By Leslie Albrecht
UPPER WEST SIDE — Cyclists defended Columbus Avenue's new bike lanes Tuesday night, touting the lanes as part of a street redesign that will create safer streets for everyone, not just bike riders.
The comments, made at Community Board 7's full board meeting, were meant to answer the stream of complaints that have flowed from business owners since the Department of Transportation added a bike lane on Columbus between West 96th Street and West 77th Street.
"I'm convinced that once we've had a chance for the dust to settle ... we'll be happy with this lane," said Tila Duhaime of Upper West Side Streets Renaissance, the advocacy group that led the effort to install the new lane.
Duhaime emphasized that the new lane is only one part of a larger street redesign that's also added pedestrian islands, turn lanes and landscaping to Columbus Avenue.

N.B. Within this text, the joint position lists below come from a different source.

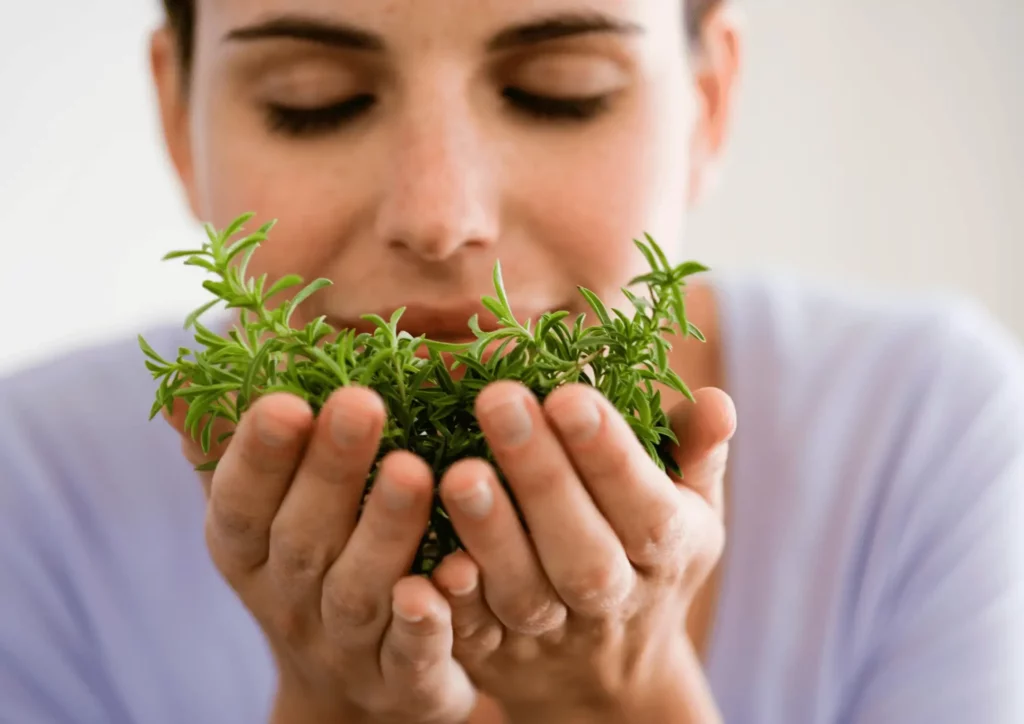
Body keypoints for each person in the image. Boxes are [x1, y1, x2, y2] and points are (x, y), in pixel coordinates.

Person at [2, 0, 1022, 722]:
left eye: (558, 91)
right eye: (311, 99)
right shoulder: (33, 490)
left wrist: (618, 699)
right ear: (178, 115)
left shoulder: (923, 432)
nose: (441, 219)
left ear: (708, 101)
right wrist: (335, 710)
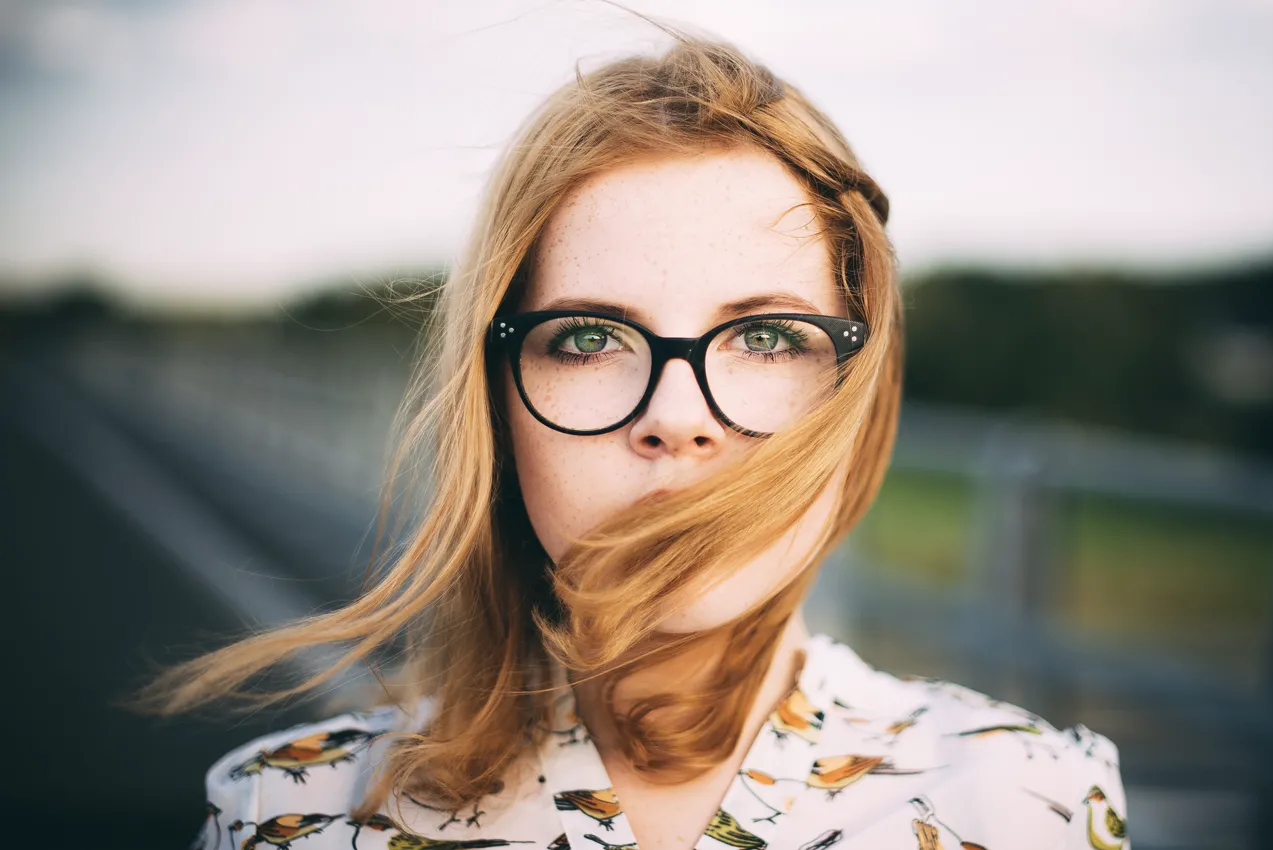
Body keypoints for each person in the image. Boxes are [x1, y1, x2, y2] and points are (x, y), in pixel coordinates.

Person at [140, 26, 1130, 850]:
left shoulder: (1023, 802)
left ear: (856, 392)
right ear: (497, 398)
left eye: (768, 336)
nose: (678, 417)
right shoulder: (296, 817)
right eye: (588, 337)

She said the new streetscape will be safer and prettier, and have calmer traffic, which will improve the quality of life for pedestrians, drivers and cyclists alike.
Lisa Sladkus of Upper West Side Streets Renaissance said the reconfigured Columbus Avenue is the same design that's been successful in Chelsea, where there's been a 56 percent reduction in traffic-related injuries since bike lanes went in on Ninth Avenue, she said.
But merchants say the new lane is making it difficult to trucks to make deliveries.
Ricardo Zingone, owner of Zingone Brothers Grocery on Columbus Avenue and West 83rd Street, said the new lane has created headaches for him and hurt his bottom line.
Zingone said the reconfigured street means his delivery van has to park a block away, forcing workers to haul 50-pound cases of produce. He said that's cost him money.
"Are the bikers maybe going to chip in and pay for the money that we're losing?," Zingone said. "We'll pass a hat around."
Community Board 7 didn't take any action on the bike lane issue Tuesday, but chair Mel Wymore said it's likely the community board will form a task force and meet with business owners to come up with solutions to bike lane-related problems.